Ao ajudá-la a entrar no túnel, Endon voltou-se para Jarred.
— Você diz que devemos correr, que devemos nos esconder, mas para onde poderemos ir? — ele indagou com a voz trêmula.
— Juntamente com Voldemort, virá uma época de confusão e trevas — Jarred respondeu, pessimista. — Muitas pessoas estarão perambulando pelo reino, os vizinhos deixarão de se ver e a vida não será a mesma de antes. A confusão irá nos ajudar.
— Você pensou num lugar? — Endon sussurrou.
— Talvez — o amigo murmurou. — Será perigoso, mas, se você estiver disposto, vale a pena arriscar.
Endon nada mais perguntou e seguiu a mulher para o interior do túnel. Jarred entrou depois dele e puxou o ladrilho de mármore de volta ao lugar sobre sua cabeça, para que ninguém pudesse imaginar para onde teriam ido.

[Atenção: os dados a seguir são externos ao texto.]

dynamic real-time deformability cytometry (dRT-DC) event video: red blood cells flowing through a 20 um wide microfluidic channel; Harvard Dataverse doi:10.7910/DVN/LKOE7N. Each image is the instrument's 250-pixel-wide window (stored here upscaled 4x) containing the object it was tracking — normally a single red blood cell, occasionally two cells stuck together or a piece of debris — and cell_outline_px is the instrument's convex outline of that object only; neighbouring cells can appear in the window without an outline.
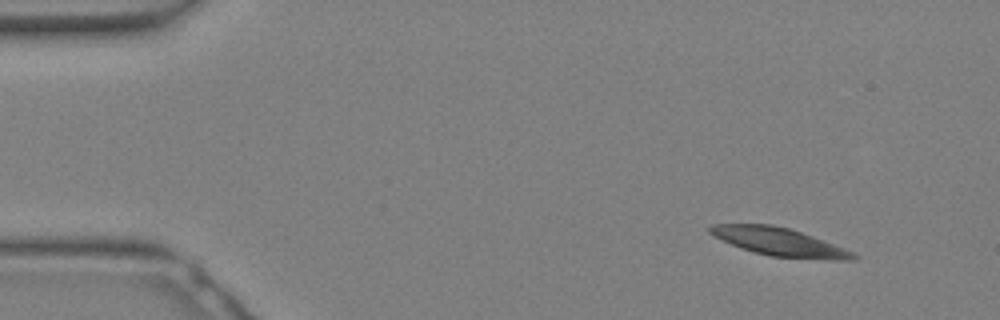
{"species": "Egyptian fruit bat (a non-hibernating species)", "species_latin": "Rousettus aegyptiacus", "temperature_condition": "warm", "stored_images_in_passage": 13, "camera_frame_rate_fps": 3000, "um_per_image_px": 0.085, "animal": {"sex": "female"}, "frame": {"image": 1, "passage_image": 1, "time_ms": 0.0, "image_size_px": [1000, 320], "cell_outline_px": [[860, 256], [856, 260], [828, 260], [772, 256], [752, 252], [740, 248], [712, 236], [708, 232], [708, 228], [712, 224], [772, 224], [788, 228], [812, 236], [844, 248]], "centroid_in_image_um": [66.22, 20.56], "position_along_channel_um": 18.8, "area_um2": 23.47}}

Assim que a última luz da capela desapareceu e a escuridão o envolveu, Jarred pensou em Anna e sentiu uma dor no coração.
A vida que levavam era difícil, mas eles eram felizes. Agora, tudo aquilo chegara ao fim. Medo e preocupação se aproximavam — longos anos de espera em que Deltora sofreria sob o jugo de Voldemort.
Somente o tempo poderia dizer o que aconteceria então.